WHAT YOU NEED TO DO.
Answer these questions from the blog post on trauma:
1. Over what period does the writer say they have learned so much?
2. According to the post, what will Trauma take if you let it?
3. What does the writer say is sometimes found in the gray?

EXTRACTED TEXT.
========================

Wednesday, October 26, 2011

The gifts Trauma has given me....


These thin lines…

I used to think things were black and white, the gray was where you did not want to get caught up in…so stay on the white and everything will be Alright….that was what living in Anglo Saxon America had taught me. What I understood was expected of me… what would keep me good and safe.

I still believe in doing what’s right, in choosing what is kind and good…But sometimes the lines get crossed , the gray is where you find truth and in reality good intentions can have devastating results…because sometimes “doing what’s right” comes from a moral opinion, but not TRUTH.

Sometimes us do gooders, those of us that are about saving the world, try to save things and people that don’t want to be saved…

I have learned so much in the last two years.
What is important, what is not, redeeming pieces of myself I had to leave along the way, I am finding my way back to me out of the Trauma that has sucked so much of who I am out . Trauma will take everything, if you let it.
I have lost people, relationships, traditions, expectations, definitions and a lot of “itions” that don’t add up to the importance of what we are doing in our home.

Trauma has also given me these incredible gifts. Gifts of understanding more deeply, Loving more than hoarding, listening more than speaking.  I have been praying more than asking. Receiving, more than expecting ,growing more than receding, forgiving more than judging.

After reading, learning, attending, and delving into the depths of Trauma, brain workings, and attachment…I can forgive, understand, release and let go of much of the times people, family, parents have hurt me, or each other. I can see inner workings of loss, attachment, and trauma and the multitude of lifes hard knocks that resulted in the most damaging kind of relationships, between parent and child, sister and brother.

========================

Stored data entries:
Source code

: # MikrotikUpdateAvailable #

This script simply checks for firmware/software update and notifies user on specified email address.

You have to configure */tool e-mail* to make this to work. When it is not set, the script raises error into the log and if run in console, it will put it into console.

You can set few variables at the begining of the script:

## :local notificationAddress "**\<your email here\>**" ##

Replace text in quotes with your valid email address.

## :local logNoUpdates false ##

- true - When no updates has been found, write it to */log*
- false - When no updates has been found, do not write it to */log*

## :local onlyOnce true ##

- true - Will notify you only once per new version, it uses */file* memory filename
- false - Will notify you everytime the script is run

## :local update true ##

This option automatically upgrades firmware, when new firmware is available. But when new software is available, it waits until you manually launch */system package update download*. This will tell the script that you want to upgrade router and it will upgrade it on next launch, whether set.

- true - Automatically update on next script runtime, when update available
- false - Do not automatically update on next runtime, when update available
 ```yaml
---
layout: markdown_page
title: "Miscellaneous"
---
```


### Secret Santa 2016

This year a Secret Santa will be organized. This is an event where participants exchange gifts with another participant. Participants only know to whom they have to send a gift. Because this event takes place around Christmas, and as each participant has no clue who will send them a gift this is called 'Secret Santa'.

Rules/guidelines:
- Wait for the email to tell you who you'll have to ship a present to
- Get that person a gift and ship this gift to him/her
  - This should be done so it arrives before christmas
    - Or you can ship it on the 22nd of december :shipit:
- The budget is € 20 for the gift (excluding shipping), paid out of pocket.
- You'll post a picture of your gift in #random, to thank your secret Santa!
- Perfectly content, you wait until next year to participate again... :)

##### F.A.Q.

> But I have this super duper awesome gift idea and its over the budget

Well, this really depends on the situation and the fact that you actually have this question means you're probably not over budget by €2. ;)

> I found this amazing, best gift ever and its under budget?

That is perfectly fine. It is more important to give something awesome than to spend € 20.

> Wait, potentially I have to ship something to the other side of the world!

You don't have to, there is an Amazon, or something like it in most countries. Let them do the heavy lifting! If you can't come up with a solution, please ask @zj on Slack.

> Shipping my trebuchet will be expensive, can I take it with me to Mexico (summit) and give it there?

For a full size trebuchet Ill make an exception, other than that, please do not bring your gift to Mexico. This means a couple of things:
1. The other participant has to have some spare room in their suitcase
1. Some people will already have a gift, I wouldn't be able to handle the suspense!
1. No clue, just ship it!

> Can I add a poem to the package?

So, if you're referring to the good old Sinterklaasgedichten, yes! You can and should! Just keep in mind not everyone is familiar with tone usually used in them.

========================

EXPECTED ANSWER.
1. The last two years.
2. Everything.
3. Truth.